Diedrich Diederichsen "Über Pop-Musik"
In seinem neuen Buch hat Diederichsen seine jahrzehntelangen Überlegungen über Pop, das Populäre, die Popmusik zu Papier gebracht. Seine Annahme: Pop ist mehr als Musik.
In seinem neuen Buch hat Diederichsen seine jahrzehntelangen Überlegungen über Pop, das Populäre, die Popmusik zu Papier gebracht. Seine Annahme: Pop ist mehr als Musik.
„Über Pop-Musik“ ist das Lebenswerk eines der bedeutendsten Pop-Theoretiker Deutschlands. Jeder, der sich heute oder in Zukunft mit Pop-Musik beschäftigt, wird um dieses Buch nicht herumkommen. Auf etwa 500 Seiten analysiert Diederichsen die Merkmale und Bedingungen der Pop-Musik, grenzt sie von anderen Künsten ab und arbeitet ihre Besonderheiten heraus.

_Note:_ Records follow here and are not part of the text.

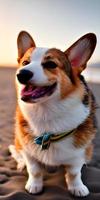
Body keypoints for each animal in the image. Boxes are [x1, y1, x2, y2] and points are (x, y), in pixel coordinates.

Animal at [9, 31, 97, 197]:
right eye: (25, 62)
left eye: (51, 64)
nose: (21, 74)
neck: (46, 112)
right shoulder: (28, 150)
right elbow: (34, 170)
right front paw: (34, 186)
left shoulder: (78, 152)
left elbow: (74, 173)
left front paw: (77, 187)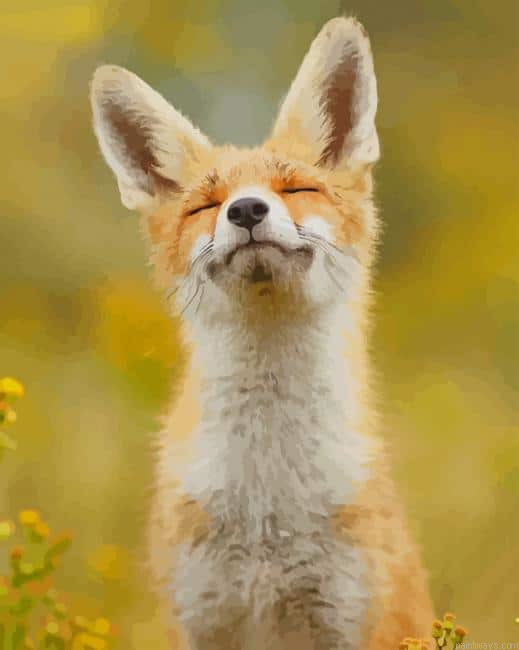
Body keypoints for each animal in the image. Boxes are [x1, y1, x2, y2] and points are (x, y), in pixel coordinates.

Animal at [90, 16, 434, 650]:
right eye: (206, 205)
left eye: (296, 190)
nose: (247, 211)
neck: (267, 508)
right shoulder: (199, 617)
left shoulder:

Wer dabei eine Chronik der Musik-Geschichte vom Rock´n Roll der 50er Jahre über Dicso- und Techno-Sound der 80er bis zu elektronischer Musik von Heute erwartet, wird überrascht sein. Denn Diederichsen geht weit darüber hinaus.

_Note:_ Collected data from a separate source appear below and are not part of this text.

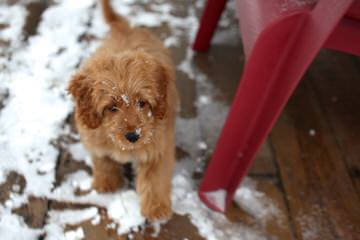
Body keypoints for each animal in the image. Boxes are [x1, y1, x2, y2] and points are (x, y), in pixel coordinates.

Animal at [67, 0, 177, 221]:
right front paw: (107, 183)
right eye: (112, 107)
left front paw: (156, 208)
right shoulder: (94, 138)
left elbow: (155, 178)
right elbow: (103, 162)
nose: (133, 136)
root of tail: (125, 28)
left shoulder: (158, 147)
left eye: (142, 103)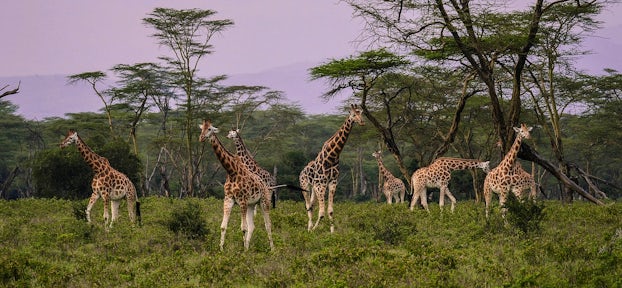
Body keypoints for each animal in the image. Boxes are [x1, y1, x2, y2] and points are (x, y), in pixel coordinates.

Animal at [298, 103, 364, 232]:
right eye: (354, 114)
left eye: (361, 112)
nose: (362, 121)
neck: (332, 156)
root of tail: (302, 172)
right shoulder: (321, 184)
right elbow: (322, 213)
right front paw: (314, 230)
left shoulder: (332, 182)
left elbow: (330, 211)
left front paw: (332, 232)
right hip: (305, 185)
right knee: (308, 206)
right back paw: (309, 228)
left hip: (314, 187)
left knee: (311, 205)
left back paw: (309, 227)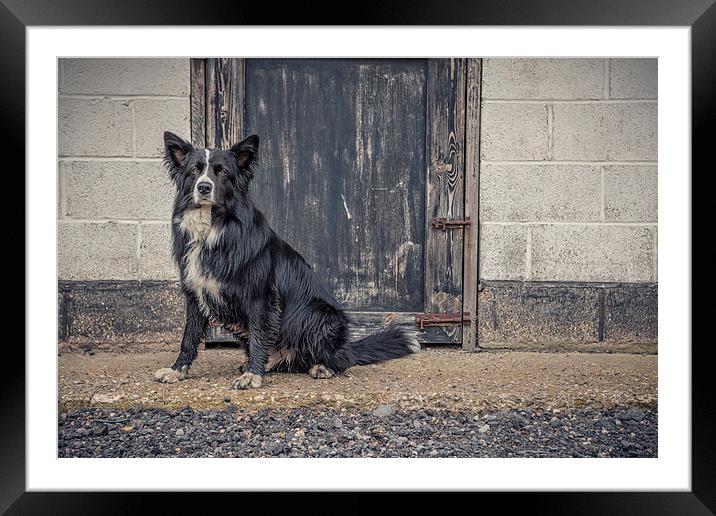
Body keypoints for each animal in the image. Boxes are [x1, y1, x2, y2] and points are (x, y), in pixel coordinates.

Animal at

Pop-Musik als Gesamtkunstwerk
Wie Diederichsen schreibt, ist die Basis von Pop-Musik zwar die Musik, aber noch viel mehr ist sie ein Gesamtkunstwerk, dass aus Klängen, Bildern, Performance, Pose, Starkult und Mode entsteht und das kein zentrales, ureigenes Medium verbindet. Pop-Musik ist für Diederichsen ein eigener Gegenstand, der erst dann greifbar wird, wenn er durch Fernsehaussrahlungen, Konzerte, Videoclips, Radioprogramme oder CDs vom Publikum gehört oder gesehen wird. Der Rezipient spielt dabei eine wichtige Rolle. Für Diederichsen ist
„der Witz des Formats Pop-Musik, dass es von allen Beteiligten immer wieder aktiv zusammengesetzt werden muss“
und somit Individualismus schafft. Womit er die gängigen Vorurteile, der Pop wäre konform und angepasst, komplett aus dem Weg räumt.
Ein dicker Wälzer Pop
Das Buch gliedert sich in eine Einführung, die einen groben Überblick schafft und 5 Teile, mit jeweils mindestens 10 bis 15 Unterkapiteln. So wird der Gegenstand Pop-Musik von 5 unterschiedlichen Perspektiven aus betrachtet: Der des Künstlers oder Akteurs, der zeichentheoretischen, der historischen, der ästhetischen und der politischen.
Damit mag das Buch wohl eines der ersten sein, dass der Vielschichtigkeit des Themas gerecht wird. Dabei schwebt der Text zwischen objektivem Sachbuch und Autobiographie – denn Diederichsen geht immer von seinen eigenen Erfahrungen aus.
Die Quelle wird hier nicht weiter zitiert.